Europa hat nun schon die gemeinsame Währung, und weil die nicht funktioniert und die Völker Europas gegeneinander aufbringt, soll jetzt der Kitt eines Umverteilungssystems alles zusammenhalten. Das ist nicht unplausibel. Es liegt sogar in der Logik der bisherigen Entwicklung, und die lief so:

Nachdem der Euro eine Party mit geliehenem Geld steigen ließ, kam die Wettbewerbskrise. Viele Länder hatten über ihre Verhältnisse gelebt, waren zu teuer geworden und konnten ihre Waren nicht mehr verkaufen. Die Gläubiger rochen Lunte. Sie wollten ihr Geld zurück. Da warfen die Schuldner die Druckerpresse an, um die Gläubiger auszuzahlen. Da das prima funktionierte, druckte man gleich so viel Geld, dass man damit auch noch deutsche Autos und südkoreanische Fernsehapparate kaufen konnte. Auch die Bundesbank musste über das interne Verrechnungssystem der Notenbanken viele Griechen- und Italien-Euros in deutsche Euros umtauschen. Die Süd-Euros stehen bis heute zu Hunderten von Milliarden Euro als Forderung an das Euro-System (Target-Saldo) in ihrer Bilanz.

Der Club Med hatte nun freilich die Europäische Zentralbank (EZB) statt der privaten Gläubiger am Hals. Die bedrängte die Politik, sie herauszuhauen und selbst Kredit zu gewähren. Das klappte. Es sprangen dabei für den Club auch noch genug Nord-Euros zum Leben ab.

Nun stören freilich die Schulden bei den Rettungsschirmen. Aber die sind nicht so schlimm wie die Bankschulden, mit denen alles anfing. Statt sich mit den harten Burschen beim Pariser Club herumzuschlagen oder vor US-Gerichten zu bestehen, braucht man mittlerweile offenbar nur ein paar Demonstranten anzustacheln, um das Problem einer Lösung zuzuführen.

Die Politiker des Nordens stehen nun vor der Alternative, ihren Wählern zu erklären, dass das Geld weg ist - oder sie von Europa träumen zu lassen und ihnen im Schlaf das Geld aus der Tasche zu ziehen, das die Schuldner brauchen, um ihre Zinsen zahlen zu können. Das nennt sich dann Fiskalunion.

Das Schöne an einer Fiskalunion ist, dass man neue Schulden machen darf. Denn wo eine Steuer ist, ist auch ein Finanzminister, der erklären kann, welche Zinslasten es zu bedienen gilt. Er beschafft sich ein paar Volkswirte, die ihm genau ausrechnen, wie viele Schulden drin sind. Mit den Schulden lassen sich dann auch Transfers, die man für die Fiskalunion braucht, finanzieren.
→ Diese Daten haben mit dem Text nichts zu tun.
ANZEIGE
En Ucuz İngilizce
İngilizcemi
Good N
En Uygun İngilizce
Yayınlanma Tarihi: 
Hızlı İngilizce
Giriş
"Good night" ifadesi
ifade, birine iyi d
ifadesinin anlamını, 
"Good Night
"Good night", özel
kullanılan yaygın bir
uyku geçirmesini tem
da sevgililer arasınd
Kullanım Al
Sind die Schulden erst einmal gemacht, werden neue Umpackaktionen schwierig. Dann ist Ideenreichtum nötig, um die Steuerschraube anziehen zu können. Es könnte sein, dass die Steuerzahler meutern, und dann wird es für die Politik ganz eng.

Die USA hatten nach Alexander Hamiltons Schuldensozialisierung und der nächsten beim Krieg gegen Britannien 1813 gerade mal 22 Jahre, weniger als vom Maastrichter Vertrag bis jetzt, bis die gemeinsame Kasse platzte und in einem großen Schuldenstreit endete, der das ganze System in den Konkurs trieb. Es brauchte dort einen Bürgerkrieg, bis wieder Vernunft im Fiskalsystem eingekehrt war und man sich auf das besann, was einen gemeinsamen Staat wirklich ausmacht: nicht die Fiskalunion, nicht die Schuldenunion, sondern eine wirkliche politisch-militärische Union - mit getrennten Kassen der Einzelstaaten.